Meals are provided by the staff at "Karoonda Park". Lunch (sandwiches and fruit) is prepared by each student on the previous evening. It will NOT be possible to travel to Buchan for lunch. If you have any special dietary requirements please inform us as soon as possible. Vegetarians are catered for.

A detailed hand-out on the camp will be provided at the end of the semester.

Behaviour on the excursion

The landholders in this area have become particularly sensitive to people entering their private property. There are some areas where access is now forbidden and these will be pointed out to you. Introduce yourself at the earliest possible moment to all landholders and residents, or leave an explanatory note on the door if they are not home.

Read the Code of Conduct in the Introduction to Geological Mapping handout.
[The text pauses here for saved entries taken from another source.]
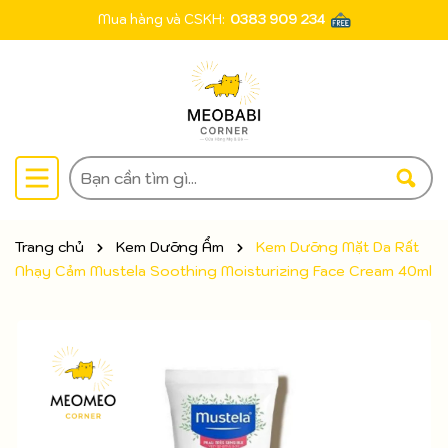
Mua hàng và CSKH:
0383 909 234
Trang chủ
Kem Dưỡng Ẩm
Kem Dưỡng Mặt Da Rất
Nhạy Cảm Mustela Soothing Moisturizing Face Cream 40ml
In particular:

  • Do not climb fences and leave gates as you find them
  • Do not walk on crops, new pasture areas or other vulnerable areas.
  • Do not disturb livestock such as sheep, cattle or brood mares, be careful around young animals (lambing is in progress during your stay at Buchan)
  • Do not light fires.
  • Firearms and dangerous knives are banned at all times. Do not bring any.
  • Take all your rubbish back to the accommodation for disposal
  • Do not hammer at key geological sites, particularly those pointed out by staff as exhibiting special geological features
  • No alcohol to be consumed in University or hired vehicles

Safety in the field

Fieldwork frequently puts geologists in hazardous situations. Therefore use your common sense in the field:

  • If someone is injured or is ill in the field, make sure a staff member is informed. There will be first aiders on staff to assist. An incident report form should also be filled out upon returning from the trip if there has been an injury.
  • If there is any situation on the excursion in which you feel unsafe or unconfident, do not proceed. Inform a staff member of your situation.
  • While alcohol is not prohibited on the field trip, students are required to behave responsibly at all times. Excessive consumption of alcohol, belligerent, aggressive or otherwise antisocial behaviour will not be tolerated.
  • Furthermore, any unsafe behaviour which, in anyway, endangers yourself or others will not be tolerated. Any such behaviour will result in the students involved being banned from fieldwork and from undertaking the subject
  • Students involved in such behaviour may also have to address the University of Melbourne's academic misconduct process (as per university regulations).
  • Make sure you have a regular tetanus booster in case you cut yourself on rusty wire or metal. You may not always be close to a vehicle and/or medical help.
  • Carry a small first aid kit and be familiar with the current first aid treatment of injuries such as sprains, cuts, snake bites, heat distress and exposure. A trained nurse resides in Buchan township.
  • Wear adequate, easily visible clothing for the conditions in which you are working. Wear field boots which are suitable for rocky ground.
  • Carry a water bottle and be prepared for strong sun. Use plenty of sun-screen, have a hat and sun-glasses.
  • Do not attempt to climb rock faces unless you are trained, have company and are suitably equipped. (So at this camp do NOT climb rock faces!).
  • Do not enter cave systems or old mine workings, except by arrangement, and never alone.
  • Do not climb fences. This not only ruins the fences but is dangerous. Walk to a gate if possible. There are many electric fences around the Buchan area and these can be generally recognized by the presence of insulators. Always assume that the fence is electric and is turned on.
  • Always stay as a group. Do not carry out fieldwork by yourself. Do not split into subgroups.
  • Do not drop rocks or any other object over cliffs
  • Do not stand near the edge of significantly vertical drops as the edge may give way.
  • When approaching a rock face, always look up to check if there are loose rock.
  • Do not go swimming unless you have the permission and supervision of a staff member.